_Task details_.
Below are records with pictures; copy word for word only the lines between the line with "#1 black bottle" and the line with "Lens: 57.5° across the image width.", inclusive, and drop the pictures.

_Information given_.
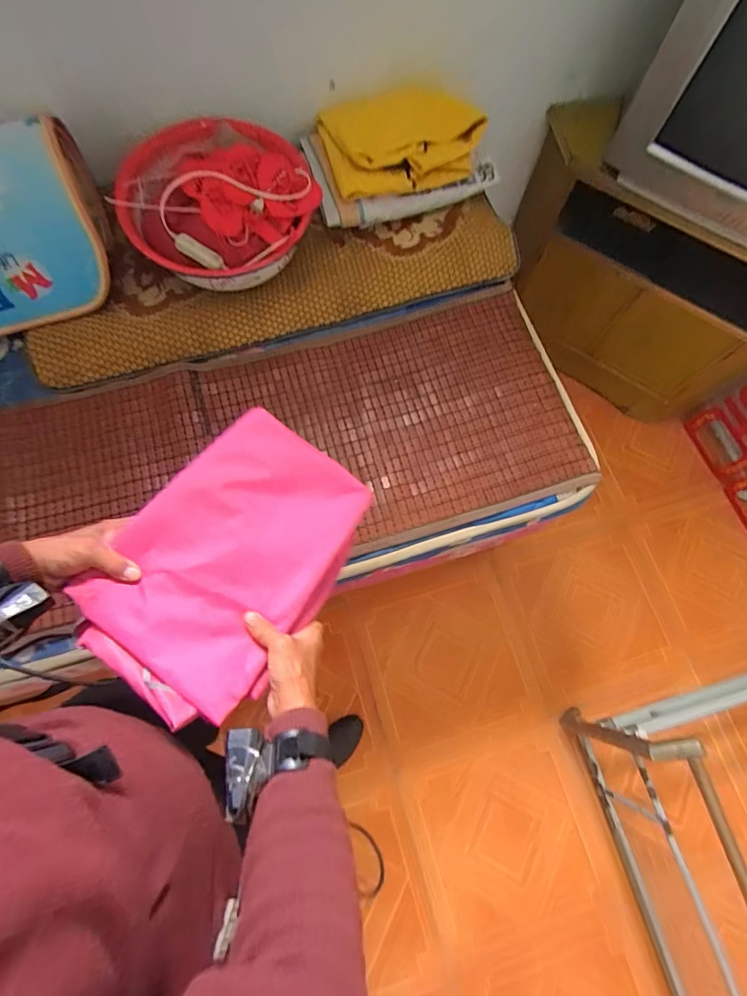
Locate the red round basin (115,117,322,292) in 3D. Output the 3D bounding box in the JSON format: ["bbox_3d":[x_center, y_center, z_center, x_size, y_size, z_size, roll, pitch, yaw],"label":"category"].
[{"bbox_3d":[-0.300,-0.598,0.926,0.399,0.178,0.323,-31,76,-11],"label":"red round basin"}]

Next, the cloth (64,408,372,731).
[{"bbox_3d":[-0.171,0.070,0.556,0.236,0.038,0.346,39,67,-1],"label":"cloth"}]

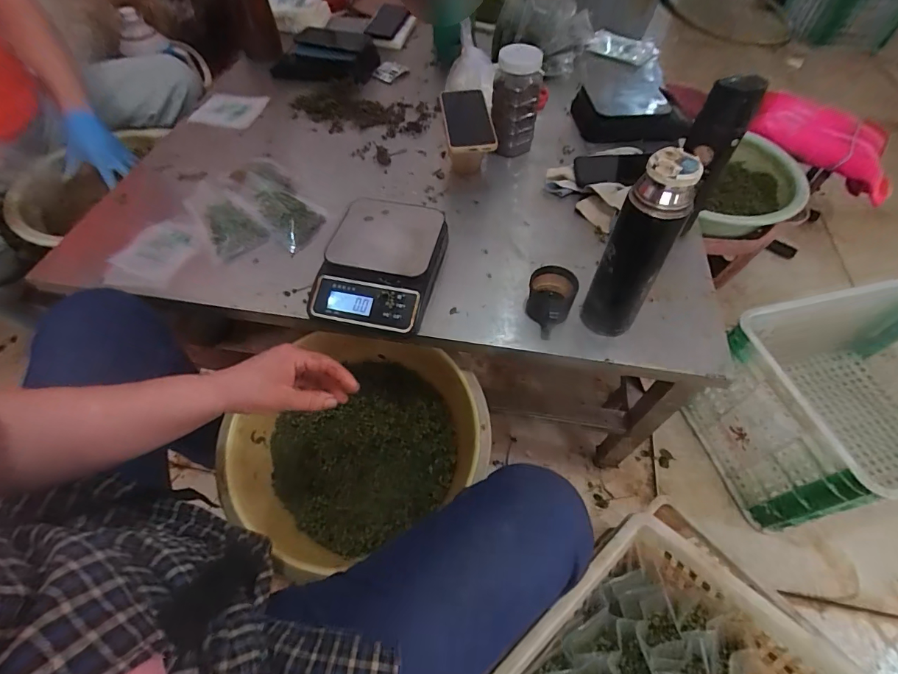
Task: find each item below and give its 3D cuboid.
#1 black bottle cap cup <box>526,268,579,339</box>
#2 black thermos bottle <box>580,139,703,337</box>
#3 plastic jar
[{"bbox_3d":[0.134,-0.047,0.574,0.060,0.051,0.083,20,59,12],"label":"black bottle cap cup"},{"bbox_3d":[0.211,-0.093,0.486,0.063,0.223,0.060,19,59,11],"label":"black thermos bottle"},{"bbox_3d":[0.117,-0.410,0.763,0.080,0.169,0.083,0,57,0],"label":"plastic jar"}]

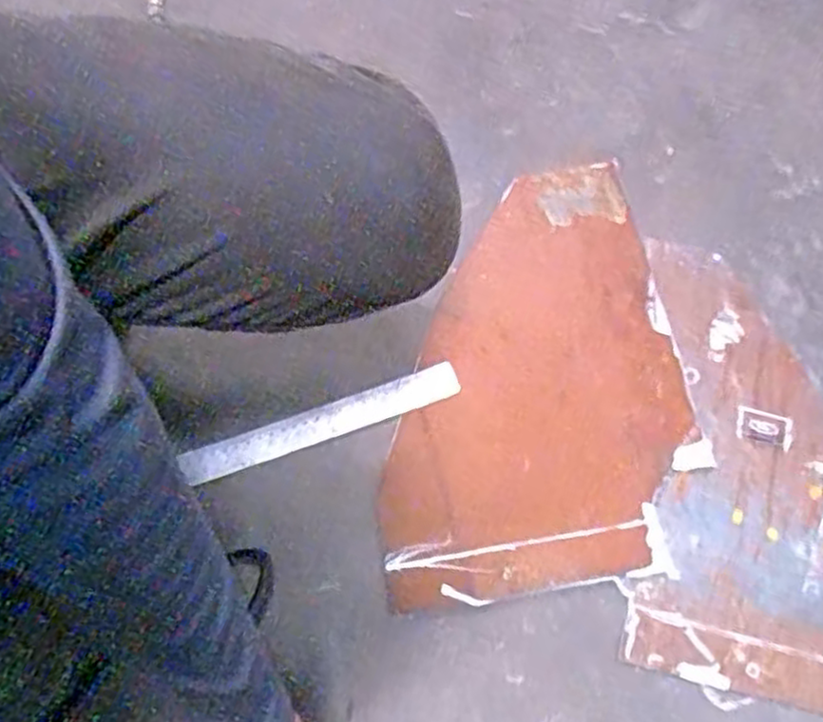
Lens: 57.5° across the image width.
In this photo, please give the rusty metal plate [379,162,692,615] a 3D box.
[{"bbox_3d":[0.087,0.008,0.630,0.254,0.010,0.350,-11,71,-1],"label":"rusty metal plate"}]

_Worked solution_.
#1 black bottle cap cup <box>526,268,579,339</box>
#2 black thermos bottle <box>580,139,703,337</box>
#3 plastic jar
[{"bbox_3d":[0.134,-0.047,0.574,0.060,0.051,0.083,20,59,12],"label":"black bottle cap cup"},{"bbox_3d":[0.211,-0.093,0.486,0.063,0.223,0.060,19,59,11],"label":"black thermos bottle"},{"bbox_3d":[0.117,-0.410,0.763,0.080,0.169,0.083,0,57,0],"label":"plastic jar"}]

Lens: 57.5° across the image width.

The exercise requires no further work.